> [TASK DIRECTIONS] Your task is to repeat exactly the lines from the one with "Award Activites" through the end of the records, both included; please leave the pictures out.

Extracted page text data

-----

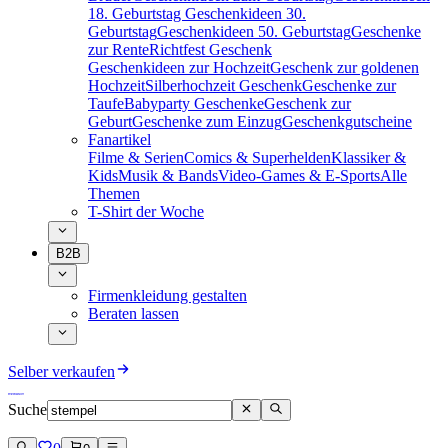
18. Geburtstag
Geschenkideen 30.
Geburtstag
Geschenkideen 50. Geburtstag
Geschenke
zur Rente
Richtfest Geschenk
Geschenkideen zur Hochzeit
Geschenk zur goldenen
Hochzeit
Silberhochzeit Geschenk
Geschenke zur
Taufe
Babyparty Geschenke
Geschenk zur
Geburt
Geschenke zum Einzug
Geschenkgutscheine
Fanartikel
Filme & Serien
Comics & Superhelden
Klassiker &
Kids
Musik & Bands
Video-Games & E-Sports
Alle
Themen
T-Shirt der Woche
B2B
Firmenkleidung gestalten
Beraten lassen
Selber verkaufen
Suche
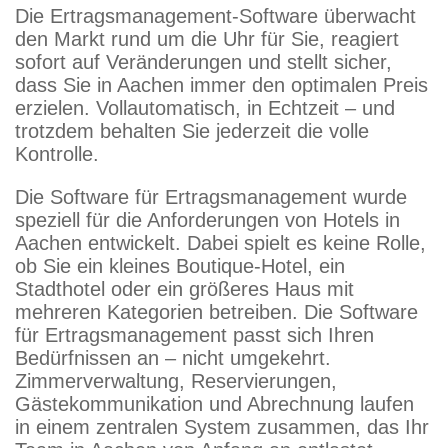
Die Ertragsmanagement-Software überwacht
den Markt rund um die Uhr für Sie, reagiert
sofort auf Veränderungen und stellt sicher,
dass Sie in Aachen immer den optimalen Preis
erzielen. Vollautomatisch, in Echtzeit – und
trotzdem behalten Sie jederzeit die volle
Kontrolle.
Die Software für Ertragsmanagement wurde
speziell für die Anforderungen von Hotels in
Aachen entwickelt. Dabei spielt es keine Rolle,
ob Sie ein kleines Boutique-Hotel, ein
Stadthotel oder ein größeres Haus mit
mehreren Kategorien betreiben. Die Software
für Ertragsmanagement passt sich Ihren
Bedürfnissen an – nicht umgekehrt.
Zimmerverwaltung, Reservierungen,
Gästekommunikation und Abrechnung laufen
in einem zentralen System zusammen, das Ihr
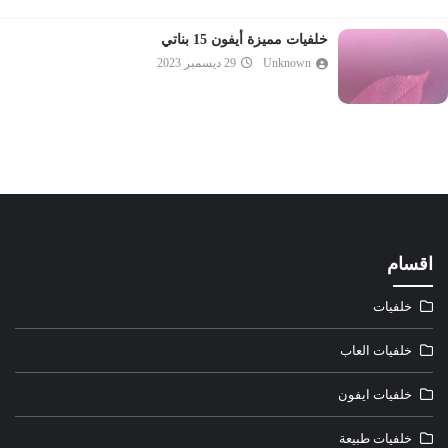
خلفيات مميزة أيفون 15 بناتي
Unknown
29 ديسمبر 2023
اقسام
خلفيات
خلفيات العاب
خلفيات ايفون
خلفيات طبيعة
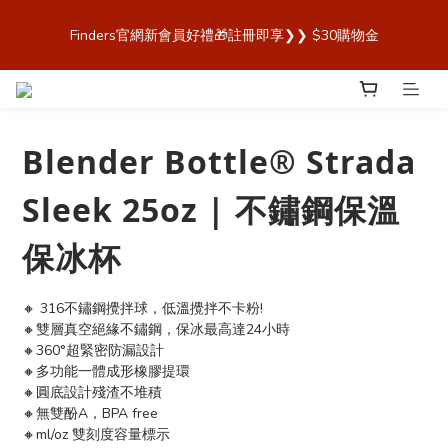
歡迎來到 Finders🎉【Blender Bottle x Owala 台灣官方代理直營
Finders官網新會員好禮🎁註冊即享❯❯ $30購物金
商城，購買最安心！】
歡迎來到 Finders🎉【Blender Bottle x Owala 台灣官方代理直營
商城，購買最安心！】
Blender Bottle® Strada
Sleek 25oz | 不鏽鋼保溫
保冰杯
🔸 316不鏽鋼攪拌球，低溫攪拌不卡粉!
🔸雙層真空絕緣不鏽鋼，保冰最高達24小時
🔸360°超緊密防漏設計
🔸多功能一體成形橡膠提環
🔸圓底設計殘渣不堆積
🔸無雙酚A，BPA free
🔸ml/oz 雙刻度容量標示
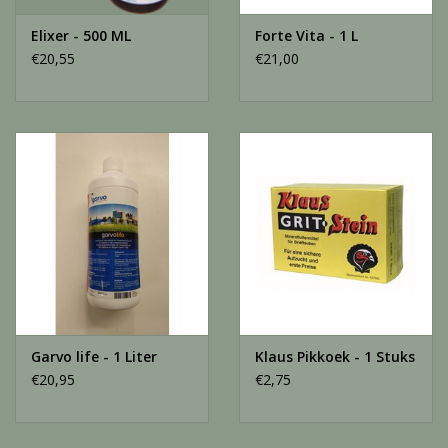
Elixer - 500 ML
Forte Vita - 1 L
€20,55
€21,00
Garvo life - 1 Liter
Klaus Pikkoek - 1 Stuks
€20,95
€2,75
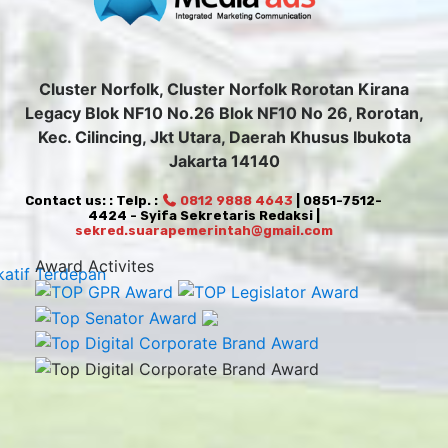
Cluster Norfolk, Cluster Norfolk Rorotan Kirana
Legacy Blok NF10 No.26 Blok NF10 No 26, Rorotan,
Kec. Cilincing, Jkt Utara, Daerah Khusus Ibukota
Jakarta 14140
Contact us: : Telp. :
0812 9888 4643
| 0851-7512-
4424 - Syifa Sekretaris Redaksi |
sekred.suarapemerintah@gmail.com
Award Activites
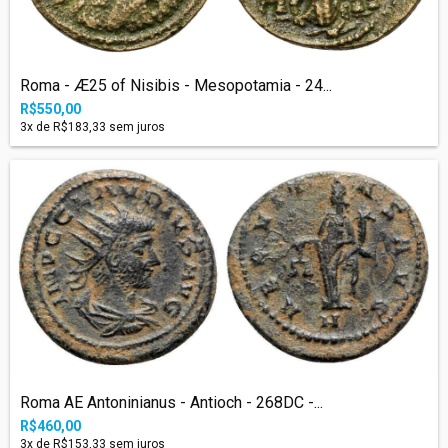
Roma - Æ25 of Nisibis - Mesopotamia - 24...
R$550,00
3
x de
R$183,33
sem juros
Roma AE Antoninianus - Antioch - 268DC -...
R$460,00
3
x de
R$153,33
sem juros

-----

> [RESPONSE]
Award Activites
Roma - Æ25 of Nisibis - Mesopotamia - 24...
R$550,00
3
x de
R$183,33
sem juros
Roma AE Antoninianus - Antioch - 268DC -...
R$460,00
3
x de
R$153,33
sem juros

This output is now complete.